## WORK REQUIRED
Can you quote every line of the rows below word for word, leaving the pictures out?

## THE RECORDS

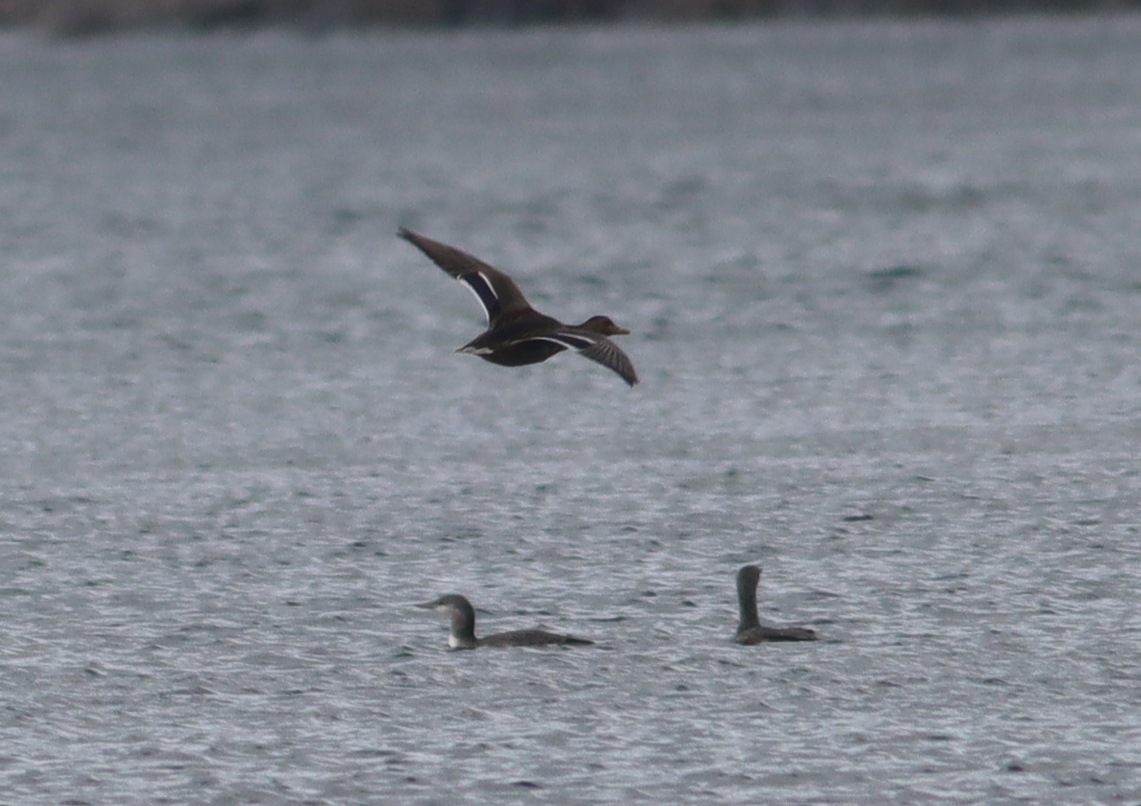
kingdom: Animalia
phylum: Chordata
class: Aves
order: Gaviiformes
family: Gaviidae
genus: Gavia
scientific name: Gavia arctica
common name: Black-throated loon
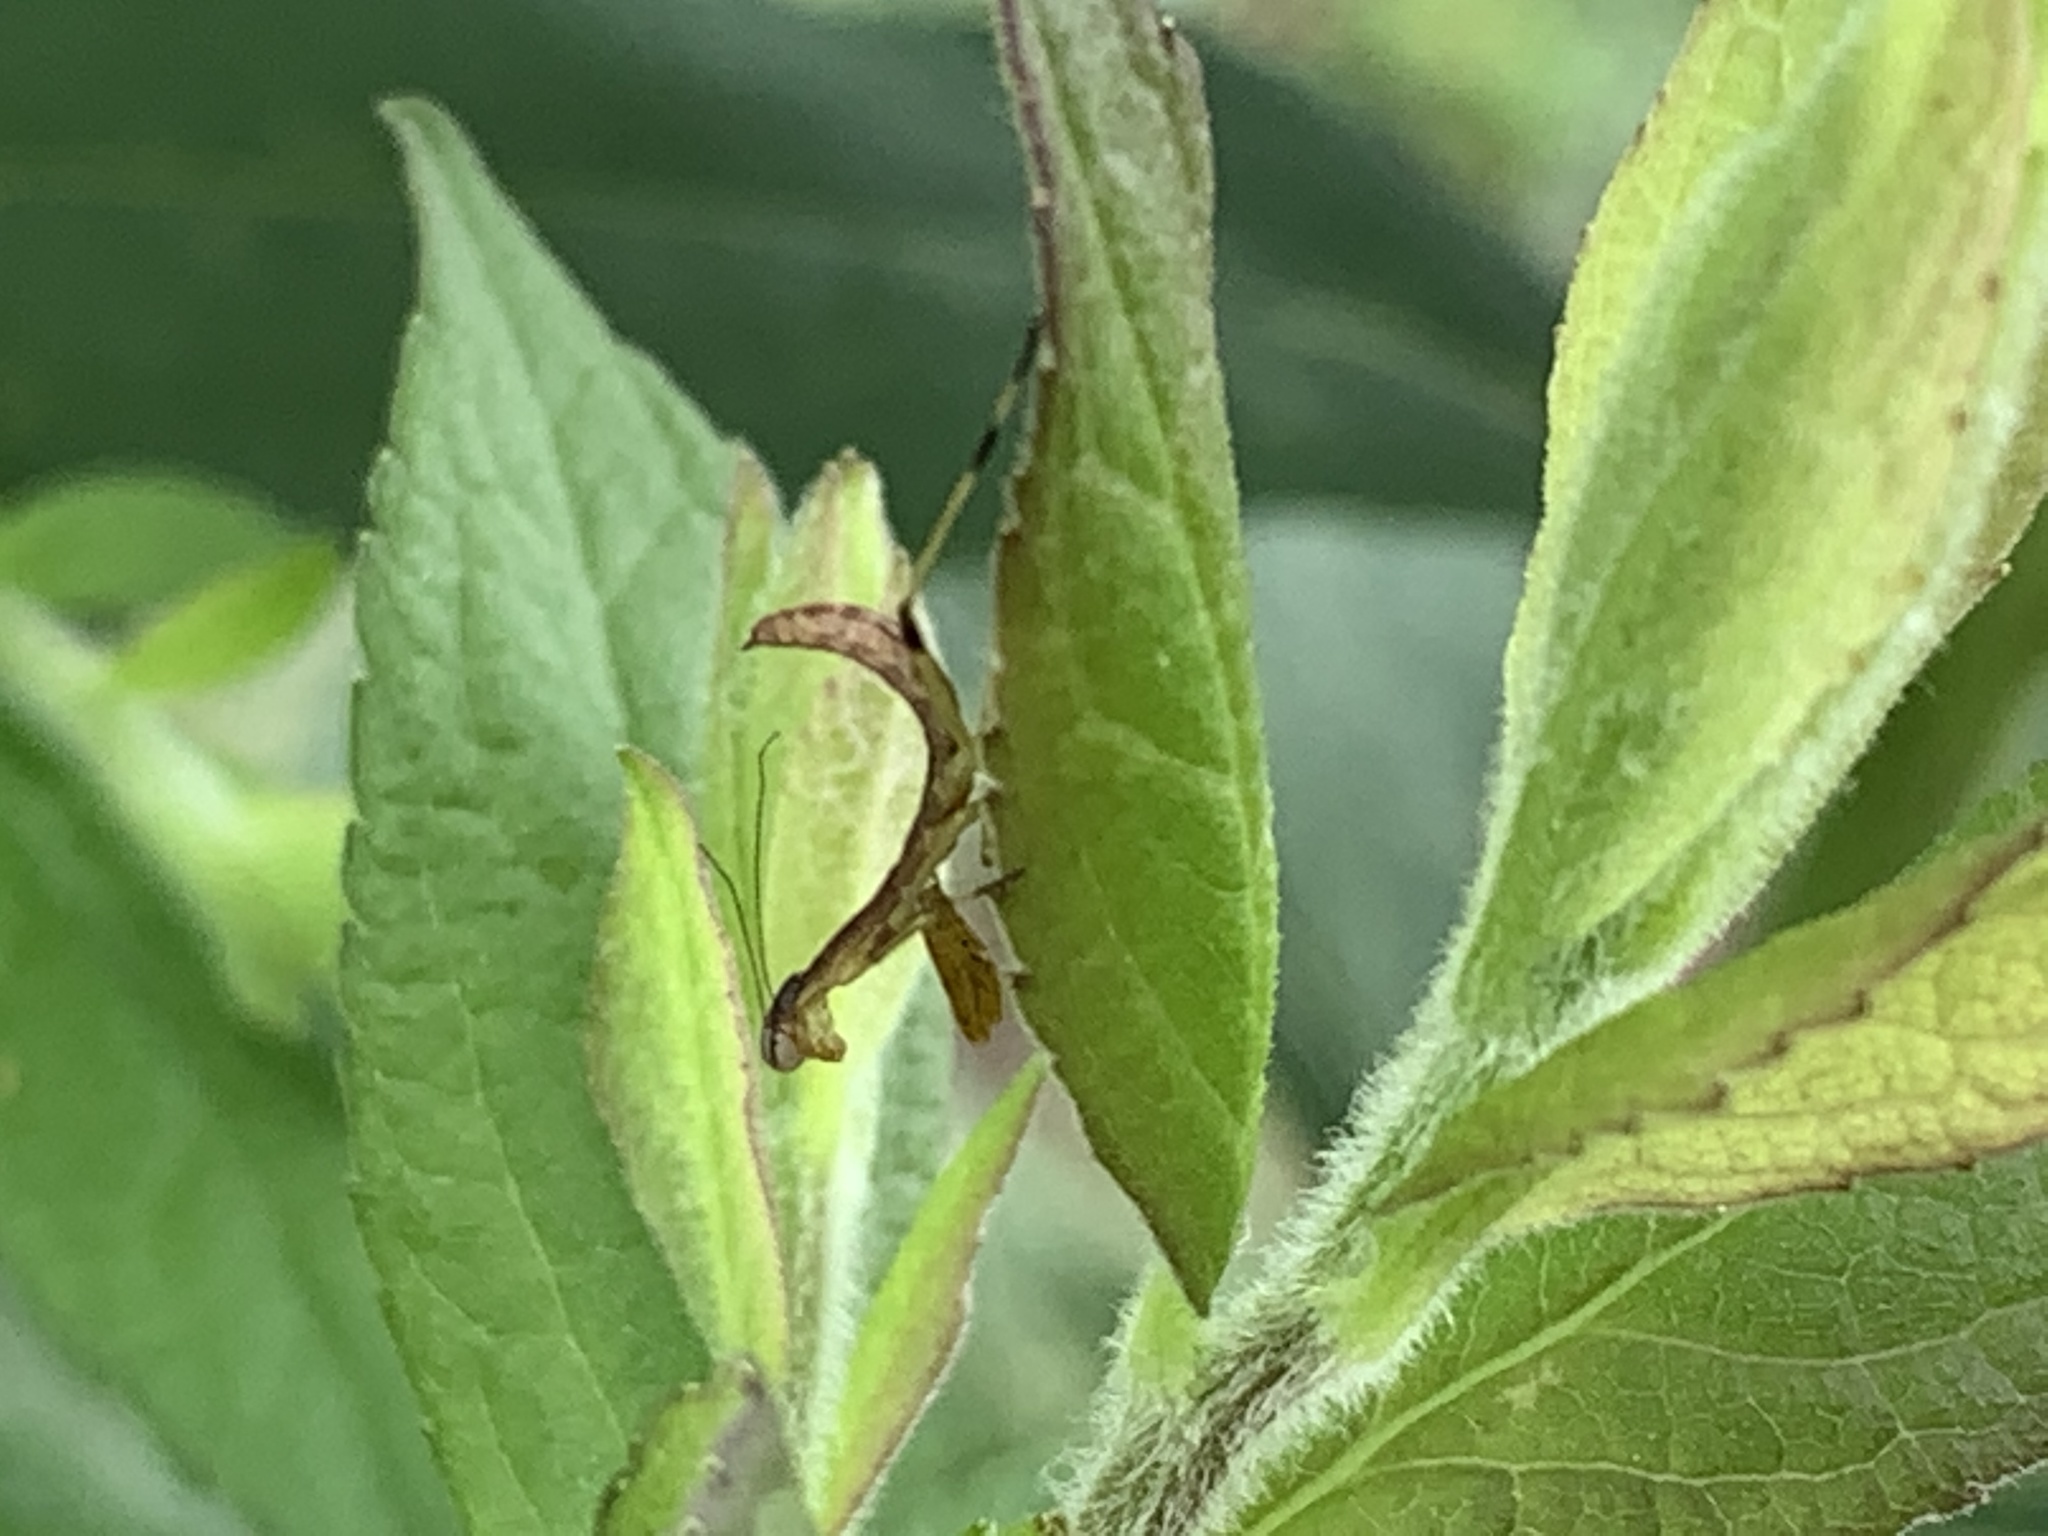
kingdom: Animalia
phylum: Arthropoda
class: Insecta
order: Mantodea
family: Mantidae
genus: Stagmomantis
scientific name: Stagmomantis carolina
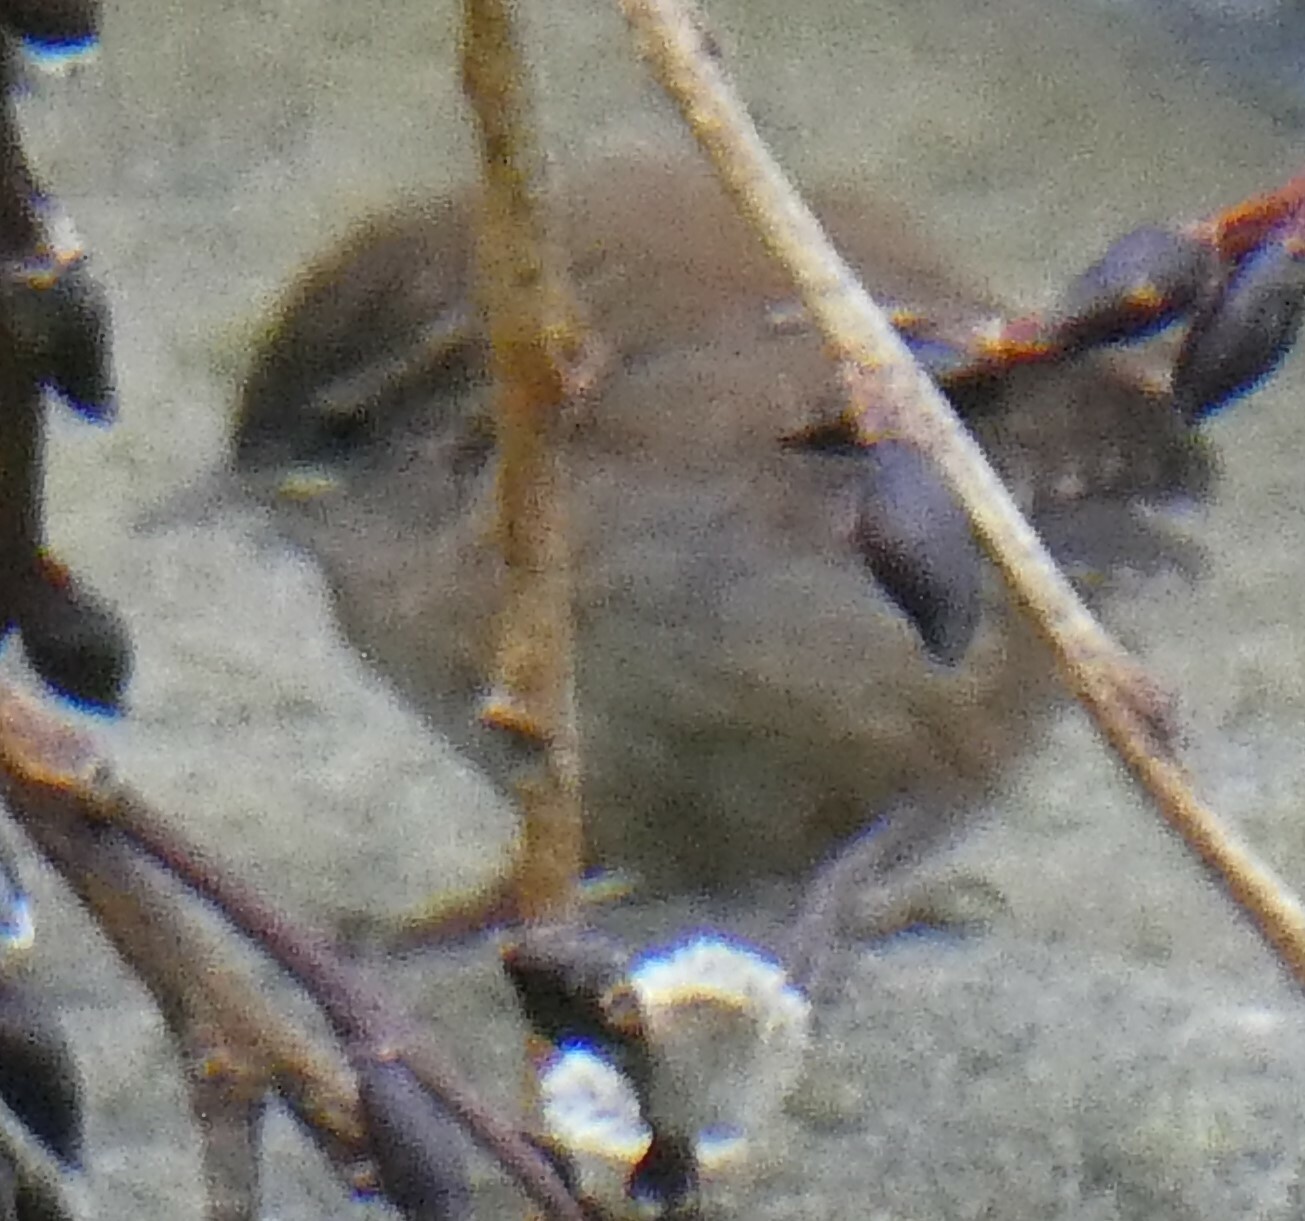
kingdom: Animalia
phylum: Chordata
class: Aves
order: Passeriformes
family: Troglodytidae
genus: Troglodytes
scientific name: Troglodytes troglodytes
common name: Eurasian wren
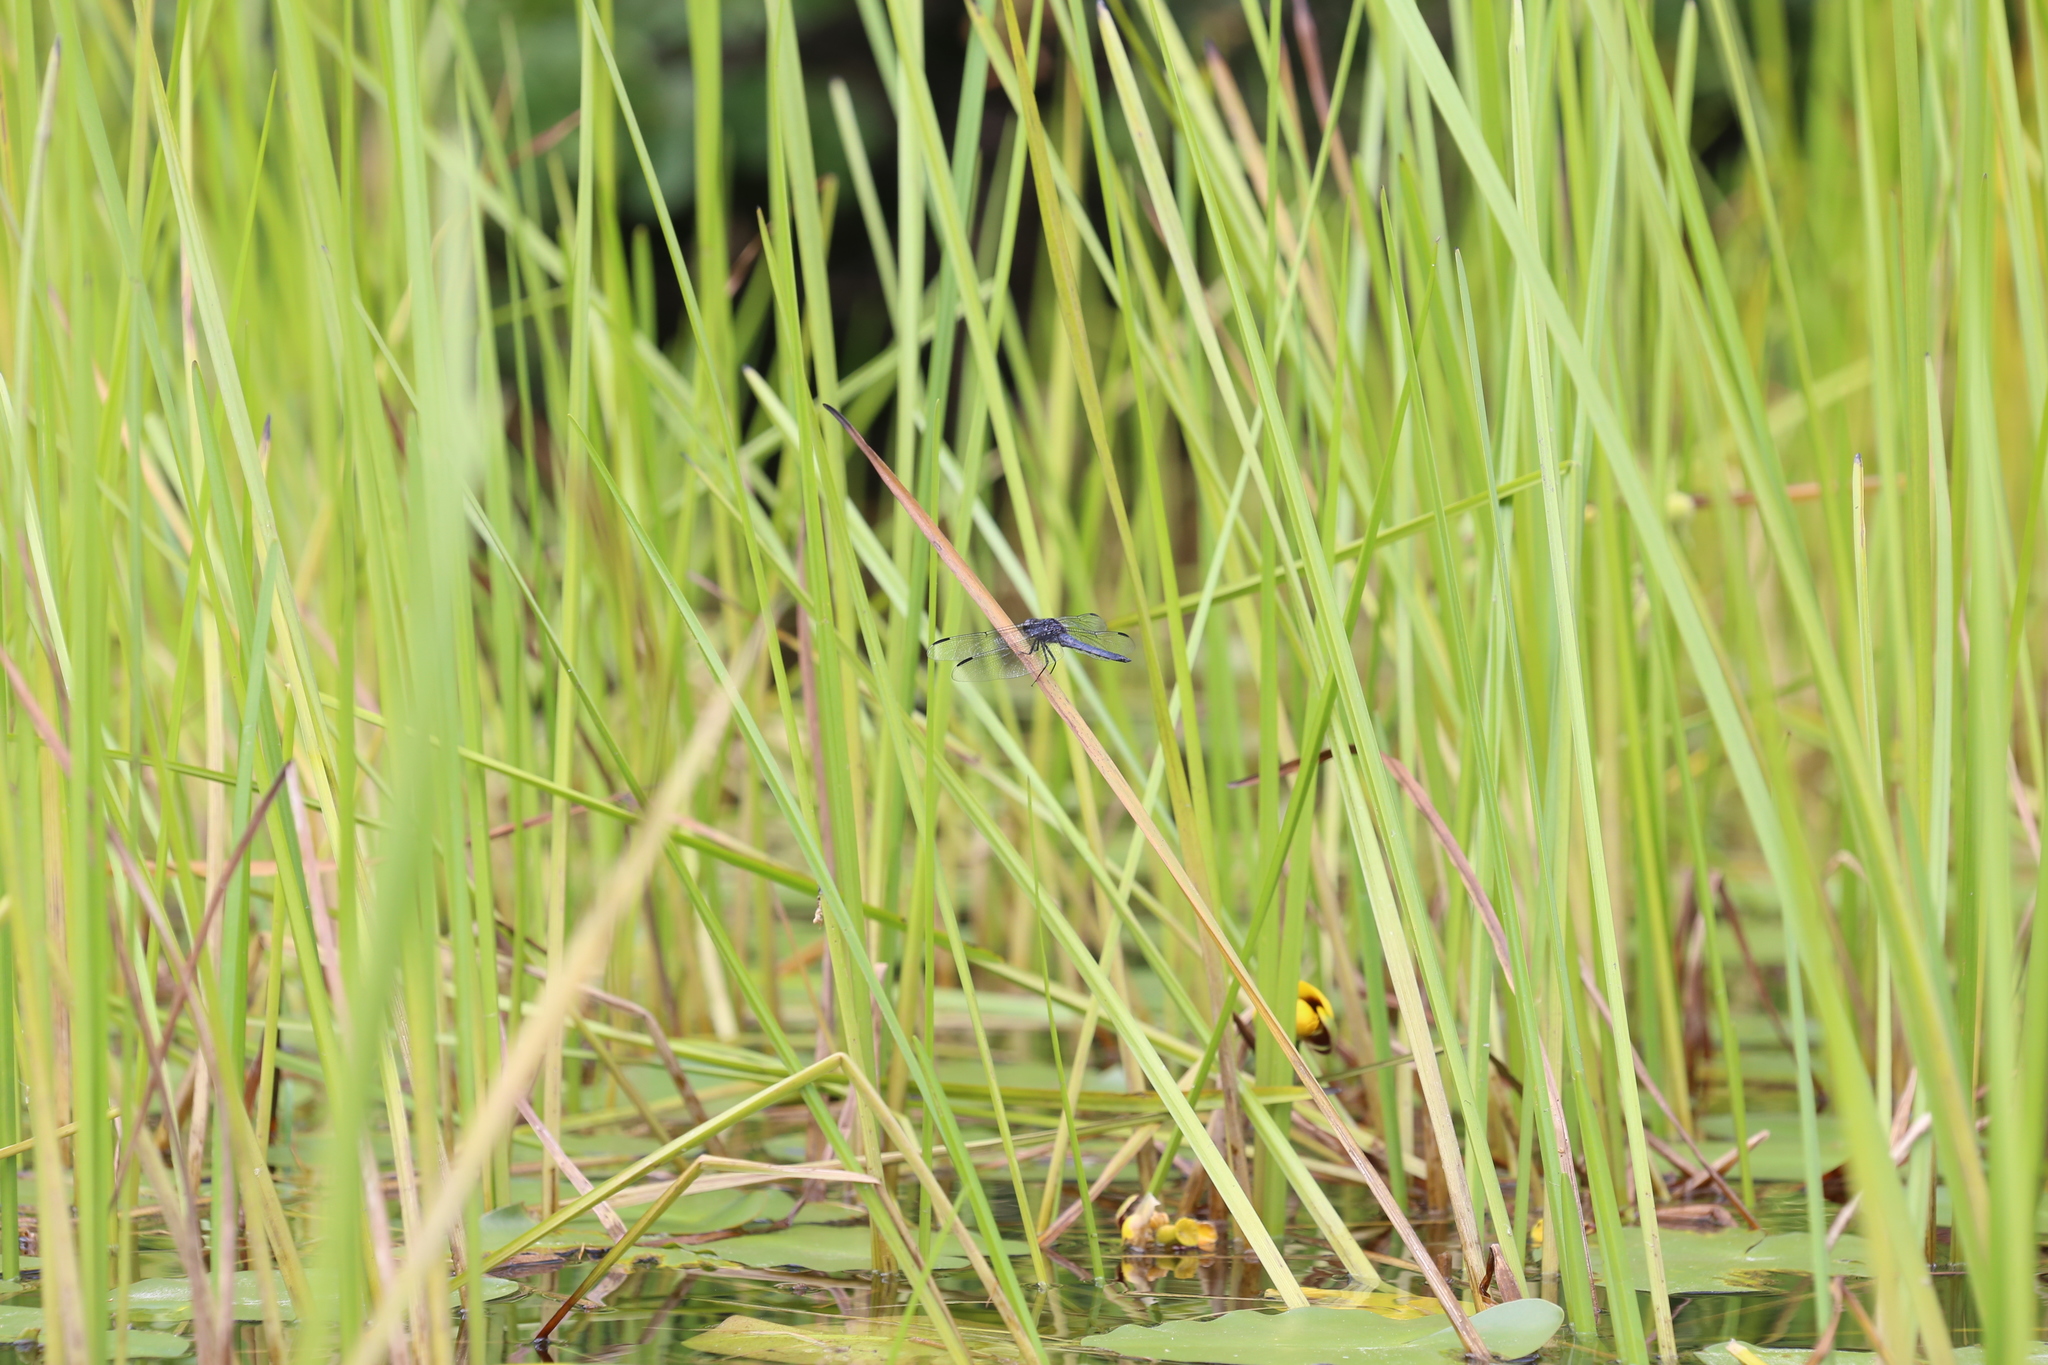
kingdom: Animalia
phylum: Arthropoda
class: Insecta
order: Odonata
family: Libellulidae
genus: Libellula
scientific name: Libellula incesta
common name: Slaty skimmer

## OUTPUT
kingdom: Animalia
phylum: Chordata
class: Aves
order: Gaviiformes
family: Gaviidae
genus: Gavia
scientific name: Gavia arctica
common name: Black-throated loon
kingdom: Animalia
phylum: Arthropoda
class: Insecta
order: Mantodea
family: Mantidae
genus: Stagmomantis
scientific name: Stagmomantis carolina
kingdom: Animalia
phylum: Chordata
class: Aves
order: Passeriformes
family: Troglodytidae
genus: Troglodytes
scientific name: Troglodytes troglodytes
common name: Eurasian wren
kingdom: Animalia
phylum: Arthropoda
class: Insecta
order: Odonata
family: Libellulidae
genus: Libellula
scientific name: Libellula incesta
common name: Slaty skimmer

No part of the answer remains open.